Last updated on August 17th, 2014 at 07:53 pm
Acclaimed creator John Byrne releases his latest creation, MI-6 agent Michael Swann. In Swann’s opening adventure, “The Damocles Contract,” the secret agent is called on to stop a defecting British scientist from granting the Soviets complete nuclear dominion over the free world… promising ample doses of intrigue and espionage.
- John Byrne (w & a & c)
- TPB FC
- $19.99 USD
- 120 pages
- ISBN 978-1-61377-177-8
- IDW Publishing (April 4, 2012)
- Order online: Amazon, Book Depository
This is a James Bond tale in everything but name; if you’re a fan then you’ll enjoy this volume. It begins with a mad action chase, then reporting into headquarters to be assigned, off to the mission where chaos ensues but the job gets done.
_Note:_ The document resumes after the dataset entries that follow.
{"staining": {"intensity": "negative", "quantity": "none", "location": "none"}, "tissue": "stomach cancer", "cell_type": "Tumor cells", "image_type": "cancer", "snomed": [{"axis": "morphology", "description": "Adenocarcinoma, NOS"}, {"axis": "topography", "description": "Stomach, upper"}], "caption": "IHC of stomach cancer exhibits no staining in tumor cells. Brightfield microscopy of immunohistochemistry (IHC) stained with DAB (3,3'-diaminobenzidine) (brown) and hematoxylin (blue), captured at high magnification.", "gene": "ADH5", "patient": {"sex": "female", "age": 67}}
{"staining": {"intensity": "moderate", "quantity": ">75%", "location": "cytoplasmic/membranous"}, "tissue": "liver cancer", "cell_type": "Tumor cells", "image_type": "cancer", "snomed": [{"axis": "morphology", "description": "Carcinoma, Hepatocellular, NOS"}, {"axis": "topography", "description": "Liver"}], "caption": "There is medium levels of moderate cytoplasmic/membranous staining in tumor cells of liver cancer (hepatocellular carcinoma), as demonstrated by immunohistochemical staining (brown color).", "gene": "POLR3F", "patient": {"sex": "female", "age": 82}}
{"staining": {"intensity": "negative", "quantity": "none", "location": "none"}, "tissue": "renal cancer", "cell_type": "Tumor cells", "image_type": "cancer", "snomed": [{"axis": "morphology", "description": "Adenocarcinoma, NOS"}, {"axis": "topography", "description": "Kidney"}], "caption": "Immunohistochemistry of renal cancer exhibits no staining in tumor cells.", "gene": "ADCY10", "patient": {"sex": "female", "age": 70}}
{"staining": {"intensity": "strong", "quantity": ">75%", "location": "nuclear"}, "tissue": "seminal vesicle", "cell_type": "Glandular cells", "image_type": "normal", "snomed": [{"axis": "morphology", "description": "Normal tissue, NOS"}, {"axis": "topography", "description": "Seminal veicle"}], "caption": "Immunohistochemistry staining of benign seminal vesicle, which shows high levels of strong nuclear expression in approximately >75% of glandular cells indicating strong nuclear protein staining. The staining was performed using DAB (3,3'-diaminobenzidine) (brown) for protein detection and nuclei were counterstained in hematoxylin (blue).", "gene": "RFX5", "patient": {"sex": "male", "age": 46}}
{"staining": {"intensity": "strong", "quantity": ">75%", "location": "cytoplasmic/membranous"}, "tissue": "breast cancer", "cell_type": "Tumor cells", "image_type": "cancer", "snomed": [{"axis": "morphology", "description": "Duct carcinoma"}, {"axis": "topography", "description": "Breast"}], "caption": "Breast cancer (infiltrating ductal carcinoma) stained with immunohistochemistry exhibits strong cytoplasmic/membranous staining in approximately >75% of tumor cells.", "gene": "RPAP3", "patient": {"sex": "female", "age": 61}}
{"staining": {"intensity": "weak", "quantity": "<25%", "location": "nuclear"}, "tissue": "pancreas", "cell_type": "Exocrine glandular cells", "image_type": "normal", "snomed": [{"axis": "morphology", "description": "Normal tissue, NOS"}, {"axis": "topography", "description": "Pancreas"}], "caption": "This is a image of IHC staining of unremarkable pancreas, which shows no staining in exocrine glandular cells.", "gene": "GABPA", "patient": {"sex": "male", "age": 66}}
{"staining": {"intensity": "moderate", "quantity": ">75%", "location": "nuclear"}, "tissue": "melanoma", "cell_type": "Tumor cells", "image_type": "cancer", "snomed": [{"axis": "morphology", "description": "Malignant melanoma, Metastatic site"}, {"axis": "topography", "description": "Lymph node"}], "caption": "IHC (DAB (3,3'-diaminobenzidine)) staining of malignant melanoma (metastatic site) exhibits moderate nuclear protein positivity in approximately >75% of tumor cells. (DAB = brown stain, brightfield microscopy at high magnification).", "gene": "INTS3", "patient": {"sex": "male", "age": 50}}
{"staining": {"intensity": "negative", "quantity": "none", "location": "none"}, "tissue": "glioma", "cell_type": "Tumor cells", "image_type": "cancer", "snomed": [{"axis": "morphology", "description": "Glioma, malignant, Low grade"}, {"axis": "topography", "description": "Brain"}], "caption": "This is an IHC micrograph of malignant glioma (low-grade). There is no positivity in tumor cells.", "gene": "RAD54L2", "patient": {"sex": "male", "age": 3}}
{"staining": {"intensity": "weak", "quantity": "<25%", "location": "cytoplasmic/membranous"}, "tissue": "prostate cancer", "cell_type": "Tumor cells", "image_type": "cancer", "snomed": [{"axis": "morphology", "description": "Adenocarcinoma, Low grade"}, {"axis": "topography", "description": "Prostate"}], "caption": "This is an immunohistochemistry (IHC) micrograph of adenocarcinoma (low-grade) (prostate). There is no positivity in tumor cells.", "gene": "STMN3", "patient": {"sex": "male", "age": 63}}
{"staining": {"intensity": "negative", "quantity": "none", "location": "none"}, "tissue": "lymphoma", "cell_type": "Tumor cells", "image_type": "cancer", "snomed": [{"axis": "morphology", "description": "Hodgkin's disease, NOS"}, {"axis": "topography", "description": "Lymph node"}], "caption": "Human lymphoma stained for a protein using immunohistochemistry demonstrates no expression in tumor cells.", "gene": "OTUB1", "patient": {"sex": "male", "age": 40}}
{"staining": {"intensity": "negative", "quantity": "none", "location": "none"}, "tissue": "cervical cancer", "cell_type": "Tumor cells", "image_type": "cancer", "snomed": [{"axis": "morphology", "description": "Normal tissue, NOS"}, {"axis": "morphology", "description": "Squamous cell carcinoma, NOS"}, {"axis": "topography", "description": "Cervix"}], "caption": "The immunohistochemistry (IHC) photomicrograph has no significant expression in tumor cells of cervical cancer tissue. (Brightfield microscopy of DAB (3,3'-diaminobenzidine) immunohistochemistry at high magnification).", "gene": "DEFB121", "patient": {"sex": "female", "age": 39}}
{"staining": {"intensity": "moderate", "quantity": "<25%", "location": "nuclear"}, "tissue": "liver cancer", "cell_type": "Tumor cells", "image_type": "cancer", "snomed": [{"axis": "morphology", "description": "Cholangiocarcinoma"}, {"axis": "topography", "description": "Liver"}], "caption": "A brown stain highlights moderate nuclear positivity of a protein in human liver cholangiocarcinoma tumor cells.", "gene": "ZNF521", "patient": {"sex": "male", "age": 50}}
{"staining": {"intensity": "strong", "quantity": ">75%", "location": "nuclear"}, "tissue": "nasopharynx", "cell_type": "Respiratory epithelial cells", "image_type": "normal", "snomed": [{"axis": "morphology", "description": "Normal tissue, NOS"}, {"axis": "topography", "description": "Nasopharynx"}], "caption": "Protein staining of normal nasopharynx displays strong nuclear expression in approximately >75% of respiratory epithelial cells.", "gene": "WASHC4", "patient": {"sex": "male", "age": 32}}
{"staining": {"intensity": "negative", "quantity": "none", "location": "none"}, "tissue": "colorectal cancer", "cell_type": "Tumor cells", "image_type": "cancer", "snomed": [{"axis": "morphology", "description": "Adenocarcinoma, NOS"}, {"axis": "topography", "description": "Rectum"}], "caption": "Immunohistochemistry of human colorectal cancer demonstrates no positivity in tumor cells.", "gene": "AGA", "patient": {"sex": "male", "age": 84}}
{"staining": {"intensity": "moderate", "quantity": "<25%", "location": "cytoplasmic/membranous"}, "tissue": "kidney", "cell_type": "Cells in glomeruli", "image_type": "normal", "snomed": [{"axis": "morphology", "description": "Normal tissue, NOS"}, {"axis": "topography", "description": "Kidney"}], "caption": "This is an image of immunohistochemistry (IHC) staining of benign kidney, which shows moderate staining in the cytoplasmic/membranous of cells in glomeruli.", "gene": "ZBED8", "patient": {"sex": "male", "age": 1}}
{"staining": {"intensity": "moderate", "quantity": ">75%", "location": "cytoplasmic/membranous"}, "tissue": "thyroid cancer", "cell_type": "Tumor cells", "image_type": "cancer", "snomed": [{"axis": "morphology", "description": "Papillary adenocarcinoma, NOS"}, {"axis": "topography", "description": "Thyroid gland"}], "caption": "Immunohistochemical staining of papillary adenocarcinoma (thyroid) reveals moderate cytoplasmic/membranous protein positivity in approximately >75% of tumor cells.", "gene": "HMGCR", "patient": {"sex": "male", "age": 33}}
Did I mention the lead is a British spy? Ian Fleming perfected that tempo more than fifty years ago and Byrne plays off the riff. Don’t worry: it’s all homage and no ripoff.
Not that there’s anything wrong with the formula. It’s popular because it works: we don’t need to get bogged down too deeply into plot twists. The story takes place during the Cold War but no dates are given. Based on clothing, automobiles and a mention of Lend/Lease usage I’d say 1950s. Michael Swann is our spy and lead; unfortunately he’s a “ladie’s man” and able to seduce any and all women encountered, which is something we could get away from. He’s smart, charming, a former World War II soldier and a true man of action.
The story and dialogue are captivating and thoroughly entertaining. There are a few plot twists that make for an interesting take and the ending was a surprise. Historical context throughout puts the reader right where they should be. A few sequences hint at later storylines, and as a final nod to the Bond movies the book ends with the promise that Swann will return in The Seven Cardinal Contract. I’m ready.
Byrne delivers solid artwork; it’s rich and detailed. Classic Byrne with thick black lines and rounded characters, but page layout and story development utilize new techniques like the double page spread above showing a series of laps in a car race. For an action book I found it odd to see black “comic blood” instead of the actual red; since there’s no comics code anymore and no reader age rating on this book it seemed out of place.
For extras we’re presented with pencil roughs (breakdowns) for the first issue along with covers for the series. A nice insight into the creators process. For $20 it seems a bit pricey but there’s a lot of fun and entertainment provided.